Orbite Technologies Inc. is a Canadian cleantech company whose innovative and proprietary processes are expected to produce alumina and other high-value products, such as rare earth and rare metal oxides, at one of the lowest costs in the industry, and in a sustainable fashion, using feedstocks that include aluminous clay, kaolin, nepheline, bauxite, red mud, fly ash as well as serpentine residues from chrysotile processing sites. Orbite is currently in the process of finalizing its first commercial high-purity alumina (HPA) production plant in Cap-Chat, Québec and has completed the basic engineering for a proposed smelter-grade alumina (SGA) production plant, which would use clay mined from its Grande-Vallée deposit.

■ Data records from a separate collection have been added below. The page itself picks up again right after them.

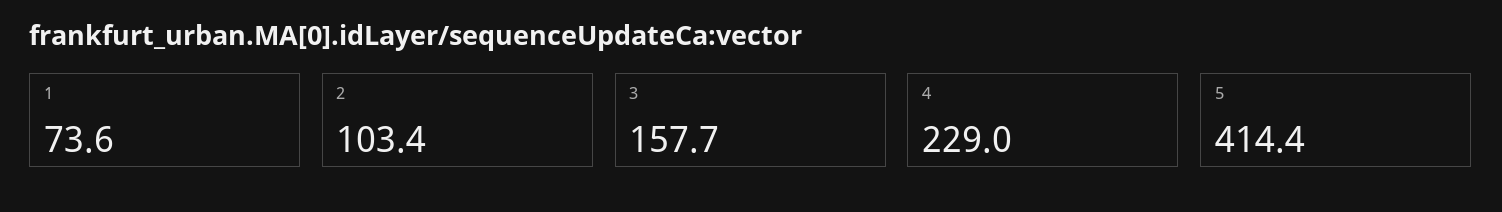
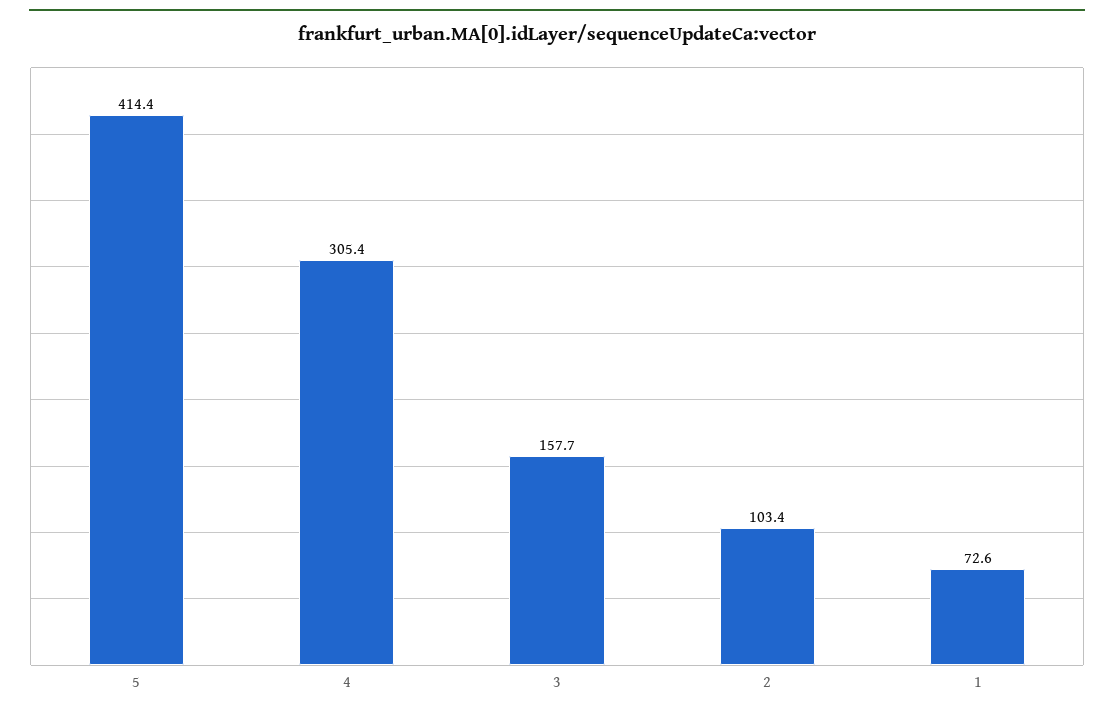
  {
-   "1": 73.6,
+   "1": 72.6,
    "2": 103.4,
    "3": 157.7,
-   "4": 229,
+   "4": 305.4,
    "5": 414.4
  }

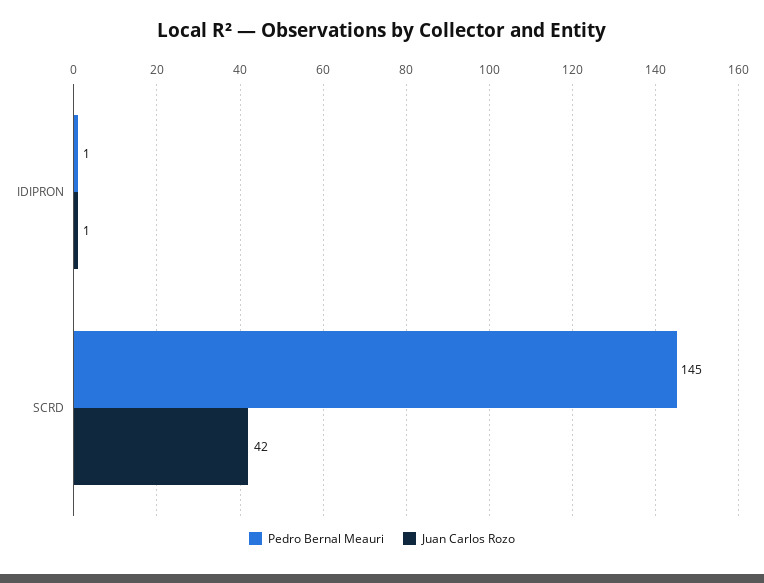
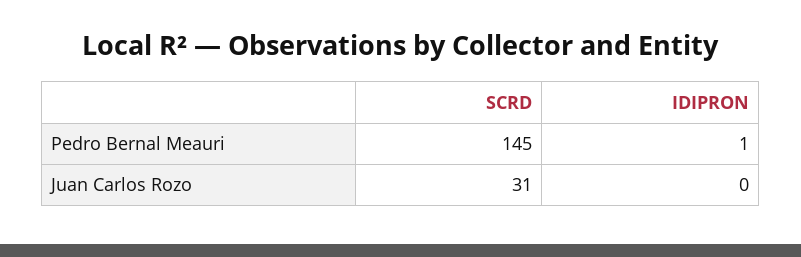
  {
    "Pedro Bernal Meauri": {
      "IDIPRON": 1,
      "SCRD": 145
    },
    "Juan Carlos Rozo": {
-     "IDIPRON": 1,
+     "IDIPRON": 0,
-     "SCRD": 42
+     "SCRD": 31
    }
  }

The Company’s portfolio contains 16 intellectual property families, including 36 patents and 92 pending patent applications in 11 different countries and regions. The first intellectual property family is patented in Canada, USA, Australia, China, Japan and Russia. The Company also operates a state of the art technology development center in Laval, Québec, where its technologies are developed and validated.
Certain information contained in this document may include “forward-looking information”. Without limiting the foregoing, the information and any forward-looking information may include statements regarding projects, costs, objectives and future returns of the Company or hypotheses underlying these items. In this document, words such as “may”, “would”, “could”, “will”, “likely”, “believe”, “expect”, “anticipate”, “intend”, “plan”, “estimate” and similar words and the negative form thereof are used to identify forward-looking statements. Forward-looking statements should not be read as guarantees of future performance or results, and will not necessarily be accurate indications of whether, or the times at or by which, such future performance will be achieved. Forward-looking statements and information are based on information available at the time and/or the Company management’s good-faith beliefs with respect to future events and are subject to known or unknown risks, uncertainties, assumptions and other unpredictable factors, many of which are beyond the Company’s control. These risks uncertainties and assumptions include, but are not limited to, those described in the section of the Management’s Discussion and Analysis (MD&A) entitled “Risk and Uncertainties” as filed on March 30, 2016 on SEDAR, including those under the headings “Recent increase in budgeted capital costs will require additional financing and may adversely impact our prospects”, “We will need to raise capital to continue our growth” and “Development Goals and Time Frames“.
The Company does not intend, nor does it undertake, any obligation to update or revise any forward-looking information or statements contained in this document to reflect subsequent information, events or circumstances or otherwise, except as required by applicable laws.